WORK TASK: Only the pictures are to be dropped; return all other data below exactly.
(DATA FOR ANALYSIS Opens)
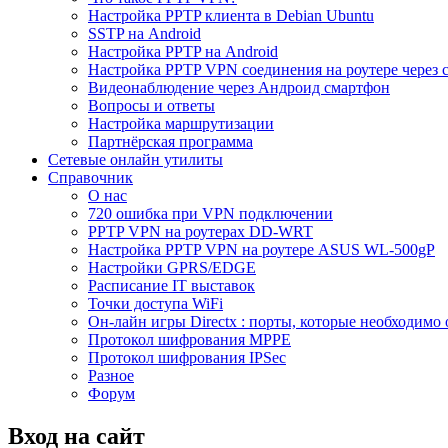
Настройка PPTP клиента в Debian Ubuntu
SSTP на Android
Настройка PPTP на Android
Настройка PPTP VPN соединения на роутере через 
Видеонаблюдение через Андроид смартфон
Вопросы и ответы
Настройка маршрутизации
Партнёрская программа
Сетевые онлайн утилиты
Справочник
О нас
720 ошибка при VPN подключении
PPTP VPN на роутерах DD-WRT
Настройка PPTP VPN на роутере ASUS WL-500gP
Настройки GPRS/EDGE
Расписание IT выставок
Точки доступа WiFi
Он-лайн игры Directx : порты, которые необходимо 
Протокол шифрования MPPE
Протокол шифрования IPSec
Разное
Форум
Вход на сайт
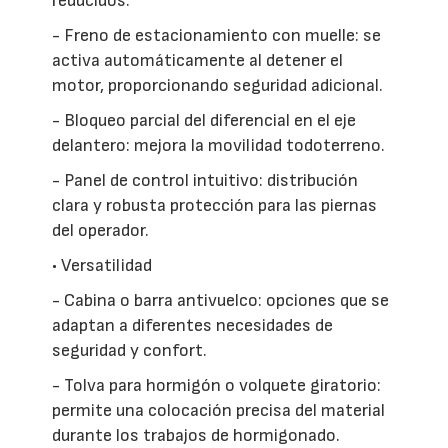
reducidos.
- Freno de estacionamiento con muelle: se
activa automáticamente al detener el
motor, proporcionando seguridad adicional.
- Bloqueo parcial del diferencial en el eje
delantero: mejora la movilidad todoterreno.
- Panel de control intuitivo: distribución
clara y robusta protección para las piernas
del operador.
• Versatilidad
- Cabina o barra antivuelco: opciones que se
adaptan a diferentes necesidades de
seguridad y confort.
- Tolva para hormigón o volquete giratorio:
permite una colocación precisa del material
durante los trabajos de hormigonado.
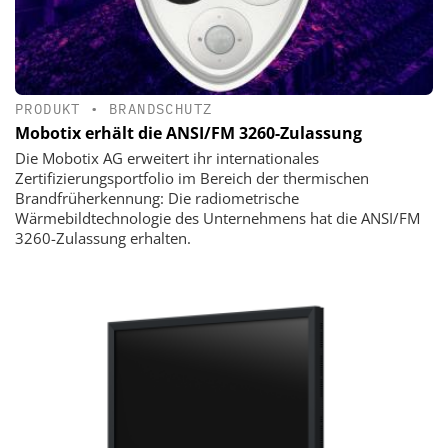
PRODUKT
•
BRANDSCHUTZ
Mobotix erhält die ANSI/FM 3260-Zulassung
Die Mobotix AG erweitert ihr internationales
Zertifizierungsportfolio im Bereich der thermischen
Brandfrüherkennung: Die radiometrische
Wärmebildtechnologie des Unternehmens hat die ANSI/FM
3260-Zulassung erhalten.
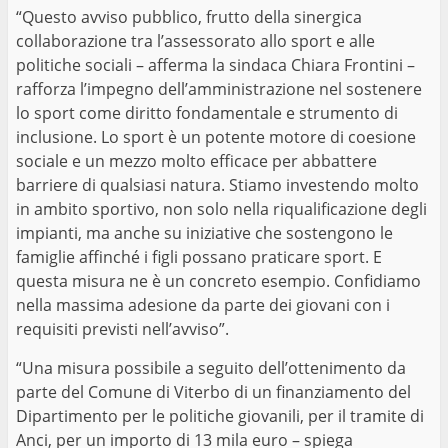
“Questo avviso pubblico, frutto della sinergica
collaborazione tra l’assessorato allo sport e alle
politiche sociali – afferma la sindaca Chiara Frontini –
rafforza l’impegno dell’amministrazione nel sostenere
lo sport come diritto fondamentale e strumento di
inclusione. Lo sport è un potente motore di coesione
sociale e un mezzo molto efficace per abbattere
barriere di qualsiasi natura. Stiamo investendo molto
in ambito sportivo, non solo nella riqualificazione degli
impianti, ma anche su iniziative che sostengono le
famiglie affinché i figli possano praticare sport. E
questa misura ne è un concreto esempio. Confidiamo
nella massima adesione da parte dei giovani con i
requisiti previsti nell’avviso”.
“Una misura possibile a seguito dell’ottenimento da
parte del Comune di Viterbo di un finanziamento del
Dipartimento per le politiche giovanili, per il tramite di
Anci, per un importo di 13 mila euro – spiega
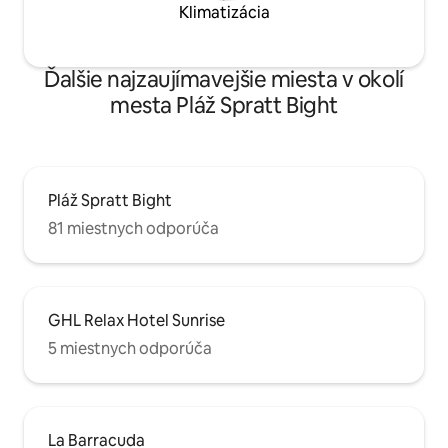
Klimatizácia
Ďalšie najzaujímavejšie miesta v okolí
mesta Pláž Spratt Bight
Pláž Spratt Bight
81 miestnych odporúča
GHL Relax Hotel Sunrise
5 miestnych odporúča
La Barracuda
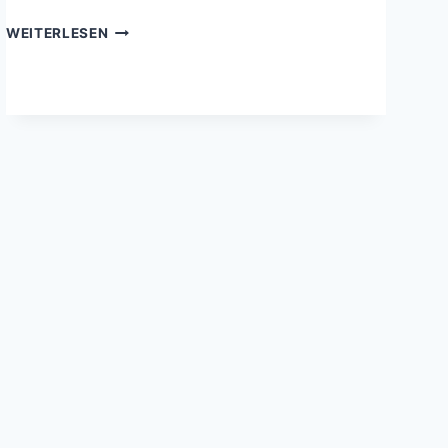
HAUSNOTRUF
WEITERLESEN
(DATA FOR ANALYSIS Closes)
WRITTEN ANSWER:
Настройка PPTP клиента в Debian Ubuntu
SSTP на Android
Настройка PPTP на Android
Настройка PPTP VPN соединения на роутере через 
Видеонаблюдение через Андроид смартфон
Вопросы и ответы
Настройка маршрутизации
Партнёрская программа
Сетевые онлайн утилиты
Справочник
О нас
720 ошибка при VPN подключении
PPTP VPN на роутерах DD-WRT
Настройка PPTP VPN на роутере ASUS WL-500gP
Настройки GPRS/EDGE
Расписание IT выставок
Точки доступа WiFi
Он-лайн игры Directx : порты, которые необходимо 
Протокол шифрования MPPE
Протокол шифрования IPSec
Разное
Форум
Вход на сайт
reducidos.
- Freno de estacionamiento con muelle: se
activa automáticamente al detener el
motor, proporcionando seguridad adicional.
- Bloqueo parcial del diferencial en el eje
delantero: mejora la movilidad todoterreno.
- Panel de control intuitivo: distribución
clara y robusta protección para las piernas
del operador.
• Versatilidad
- Cabina o barra antivuelco: opciones que se
adaptan a diferentes necesidades de
seguridad y confort.
- Tolva para hormigón o volquete giratorio:
permite una colocación precisa del material
durante los trabajos de hormigonado.
PRODUKT
•
BRANDSCHUTZ
Mobotix erhält die ANSI/FM 3260-Zulassung
Die Mobotix AG erweitert ihr internationales
Zertifizierungsportfolio im Bereich der thermischen
Brandfrüherkennung: Die radiometrische
Wärmebildtechnologie des Unternehmens hat die ANSI/FM
3260-Zulassung erhalten.
“Questo avviso pubblico, frutto della sinergica
collaborazione tra l’assessorato allo sport e alle
politiche sociali – afferma la sindaca Chiara Frontini –
rafforza l’impegno dell’amministrazione nel sostenere
lo sport come diritto fondamentale e strumento di
inclusione. Lo sport è un potente motore di coesione
sociale e un mezzo molto efficace per abbattere
barriere di qualsiasi natura. Stiamo investendo molto
in ambito sportivo, non solo nella riqualificazione degli
impianti, ma anche su iniziative che sostengono le
famiglie affinché i figli possano praticare sport. E
questa misura ne è un concreto esempio. Confidiamo
nella massima adesione da parte dei giovani con i
requisiti previsti nell’avviso”.
“Una misura possibile a seguito dell’ottenimento da
parte del Comune di Viterbo di un finanziamento del
Dipartimento per le politiche giovanili, per il tramite di
Anci, per un importo di 13 mila euro – spiega
Klimatizácia
Ďalšie najzaujímavejšie miesta v okolí
mesta Pláž Spratt Bight
Pláž Spratt Bight
81 miestnych odporúča
GHL Relax Hotel Sunrise
5 miestnych odporúča
La Barracuda
HAUSNOTRUF
WEITERLESEN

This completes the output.